The Good Witch of the South by T.C. Bartlett follows Sam as she embarks on an epic adventure to save not only her family but every inhabitant in the land of Oz. Bartlett has created a beautiful world that includes enough elements from the original Oz stories to appeal to fans of the classic, but the story could just as easily stand alone in the fantasy genre. The story is familiar, with the coming-of-age heroine, the apparent underdog group of unlikely allies, and devastating death all represented, but it’s done in such a way that it is an irresistible read. Sam’s relationship with her sister and her mother are so well written they easily reflect everyday familial ties, and as she learns to grow into the person she needs to be, the relationships she forms with the others around her mature as well.

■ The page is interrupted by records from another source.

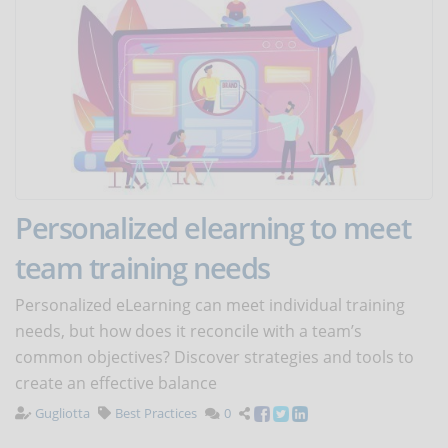
Personalized elearning to meet
team training needs
Personalized eLearning can meet individual training
needs, but how does it reconcile with a team’s
common objectives? Discover strategies and tools to
create an effective balance
Gugliotta
Best Practices
0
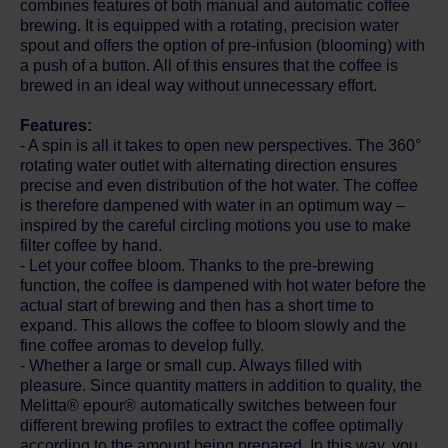
combines features of both manual and automatic coffee
brewing. It is equipped with a rotating, precision water
spout and offers the option of pre-infusion (blooming) with
a push of a button. All of this ensures that the coffee is
brewed in an ideal way without unnecessary effort.
Features:
- A spin is all it takes to open new perspectives. The 360°
rotating water outlet with alternating direction ensures
precise and even distribution of the hot water. The coffee
is therefore dampened with water in an optimum way –
inspired by the careful circling motions you use to make
filter coffee by hand.
- Let your coffee bloom. Thanks to the pre-brewing
function, the coffee is dampened with hot water before the
actual start of brewing and then has a short time to
expand. This allows the coffee to bloom slowly and the
fine coffee aromas to develop fully.
- Whether a large or small cup. Always filled with
pleasure. Since quantity matters in addition to quality, the
Melitta® epour® automatically switches between four
different brewing profiles to extract the coffee optimally
according to the amount being prepared. In this way, you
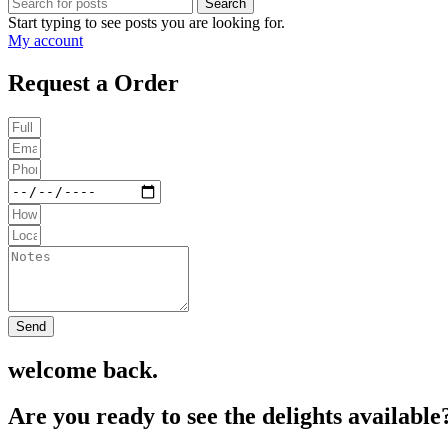
Search
Start typing to see posts you are looking for.
My account
Request a Order
Send
welcome back.
Are you ready to see the delights available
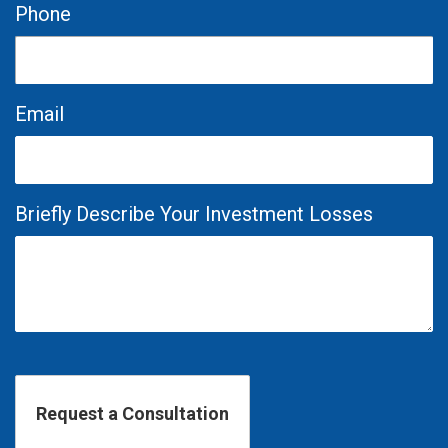
Phone
Email
Briefly Describe Your Investment Losses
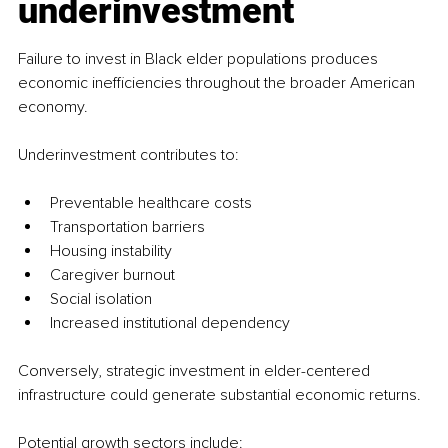
underinvestment
Failure to invest in Black elder populations produces 
economic inefficiencies throughout the broader American 
economy.
Underinvestment contributes to:
Preventable healthcare costs
Transportation barriers
Housing instability
Caregiver burnout
Social isolation
Increased institutional dependency
Conversely, strategic investment in elder-centered 
infrastructure could generate substantial economic returns.
Potential growth sectors include:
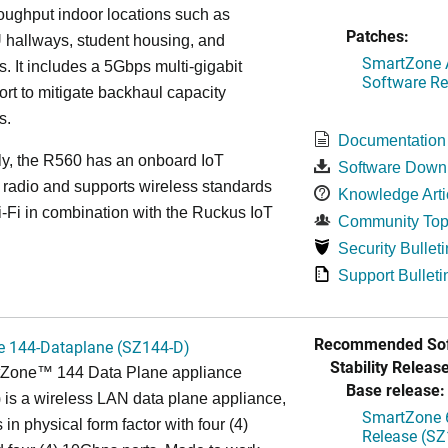
roughput indoor locations such as
Patches:
 hallways, student housing, and
SmartZone A
. It includes a 5Gbps multi-gigabit
Software Re
ort to mitigate backhaul capacity
s.
Documentation
ly, the R560 has an onboard IoT
Software Down
 radio and supports wireless standards
Knowledge Arti
Fi in combination with the Ruckus IoT
Community Top
Security Bulleti
Support Bulleti
Recommended Sof
 144-Dataplane (SZ144-D)
Stability Release
Zone™ 144 Data Plane appliance
Base release:
is a wireless LAN data plane appliance,
SmartZone 6
in physical form factor with four (4)
Release (SZ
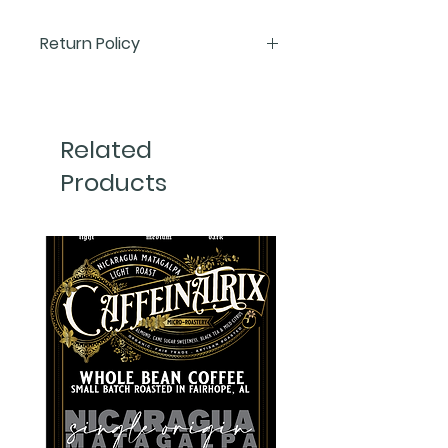
Return Policy
We want you to love everything
you order from Caffeinatrix—but
we understand that sometimes
Related
things just don’t work out. Below
Products
is our return policy, tailored by
product type, so you know exactly
what to expect.
☕
Coffee Returns
Because coffee is a perishable,
consumable product, we’re
unable to accept returns or
exchanges on any of our
ground
or whole bea coffees
regardless
of roast level or bag size. This is
for quality control and health
safety reasons.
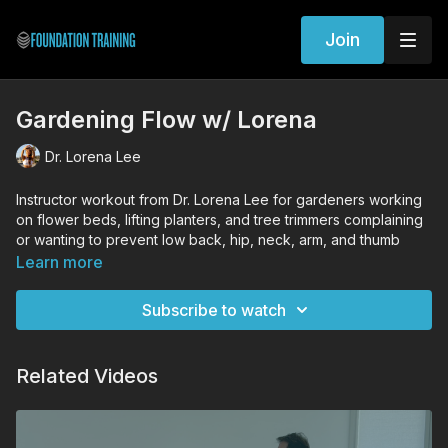
Join
Gardening Flow w/ Lorena
Dr. Lorena Lee
Instructor workout from Dr. Lorena Lee for gardeners working
on flower beds, lifting planters, and tree trimmers complaining
or wanting to prevent low back, hip, neck, arm, and thumb
pain.
Learn more
Workout Exercises
Subscribe to watch
Kneeling Founder Flow with Long Wing, Sphere of Tension,
MOFO, and Finger Splay
Spiral Lunge
Related Videos
Founder with Hip Hugger and Serve a Platter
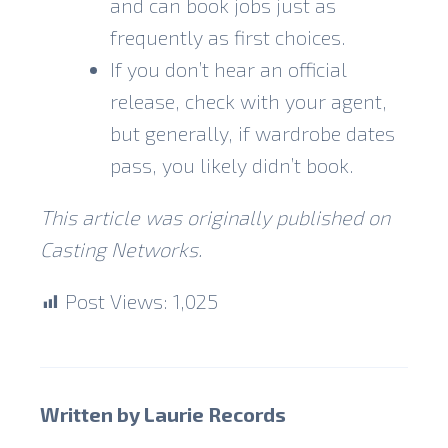
and can book jobs just as
frequently as first choices.
If you don’t hear an official
release, check with your agent,
but generally, if wardrobe dates
pass, you likely didn’t book.
This article was originally published on
Casting Networks
.
Post Views:
1,025
Written by Laurie Records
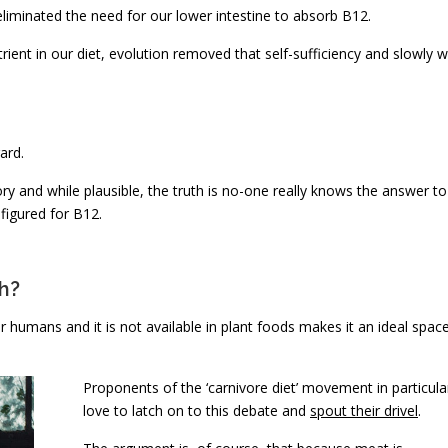
liminated the need for our lower intestine to absorb B12.
ient in our diet, evolution removed that self-sufficiency and slowly 
ard.
ory and while plausible, the truth is no-one really knows the answer to
figured for B12.
h?
or humans and it is not available in plant foods makes it an ideal spac
Proponents of the ‘carnivore diet’ movement in particula
love to latch on to this debate and
spout their drivel
.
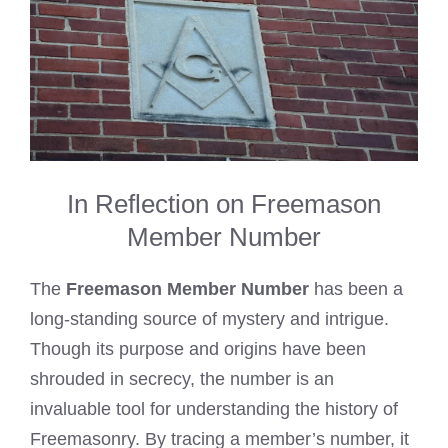
In Reflection on Freemason
Member Number
The
Freemason Member Number
has been a
long-standing source of mystery and intrigue.
Though its purpose and origins have been
shrouded in secrecy, the number is an
invaluable tool for understanding the history of
Freemasonry. By tracing a member’s number, it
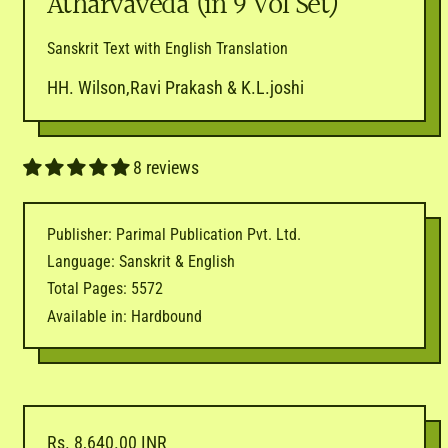
Atharvaveda (in 9 Vol Set)
Sanskrit Text with English Translation
HH. Wilson,Ravi Prakash & K.L.joshi
8 reviews
Publisher: Parimal Publication Pvt. Ltd.
Language: Sanskrit & English
Total Pages: 5572
Available in: Hardbound
Regular price
Rs. 8,640.00 INR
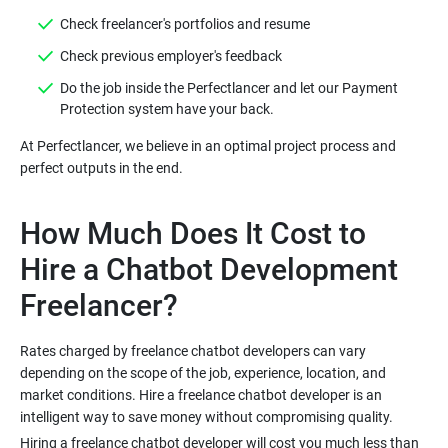
Check freelancer's portfolios and resume
Check previous employer's feedback
Do the job inside the Perfectlancer and let our Payment
Protection system have your back.
At Perfectlancer, we believe in an optimal project process and
perfect outputs in the end.
How Much Does It Cost to
Hire a Chatbot Development
Freelancer?
Rates charged by freelance chatbot developers can vary
depending on the scope of the job, experience, location, and
market conditions. Hire a freelance chatbot developer is an
intelligent way to save money without compromising quality.
Hiring a freelance chatbot developer will cost you much less than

I think The Good Witch of the South is about family, and what defines such. The complex story of how her family came together provides the catalyst for a large part of the action, as well as driving much of Sam’s motivations. At the same time, Sam’s journey of self discovery provides an allegory for the transition to adulthood that she is experiencing at the same time. It is a very relatable thread that runs throughout the larger plot.

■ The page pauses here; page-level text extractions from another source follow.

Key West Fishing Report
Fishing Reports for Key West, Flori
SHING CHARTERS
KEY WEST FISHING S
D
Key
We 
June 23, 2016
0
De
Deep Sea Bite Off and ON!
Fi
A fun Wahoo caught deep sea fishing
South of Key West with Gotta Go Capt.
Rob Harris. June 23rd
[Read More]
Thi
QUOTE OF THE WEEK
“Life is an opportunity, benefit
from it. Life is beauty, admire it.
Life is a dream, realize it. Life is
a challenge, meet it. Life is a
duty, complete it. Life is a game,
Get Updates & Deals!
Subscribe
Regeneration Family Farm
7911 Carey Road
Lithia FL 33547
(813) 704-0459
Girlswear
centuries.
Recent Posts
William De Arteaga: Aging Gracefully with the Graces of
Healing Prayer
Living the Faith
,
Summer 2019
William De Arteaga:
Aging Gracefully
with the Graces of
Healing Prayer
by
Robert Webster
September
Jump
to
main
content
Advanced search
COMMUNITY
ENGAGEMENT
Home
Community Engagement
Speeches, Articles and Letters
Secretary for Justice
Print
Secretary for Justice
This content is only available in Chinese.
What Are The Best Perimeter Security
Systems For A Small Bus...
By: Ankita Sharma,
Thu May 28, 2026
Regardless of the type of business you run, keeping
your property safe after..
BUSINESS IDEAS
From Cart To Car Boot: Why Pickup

I found the timeline of The Good Witch of the South to be somewhat unclear in parts, which was a slight distraction, but ultimately it was not an insurmountable obstacle. The characters were wildly different and each provided a necessary piece of the puzzle which kept the narrative flowing and prevented it from getting stale, while the fight scenes offered excellent imagery. The Good Witch of the South is inspired by the classic Wizard of Oz but takes things in a much more mature, deep, and different direction that it stands on its own as a captivating fantasy adventure story.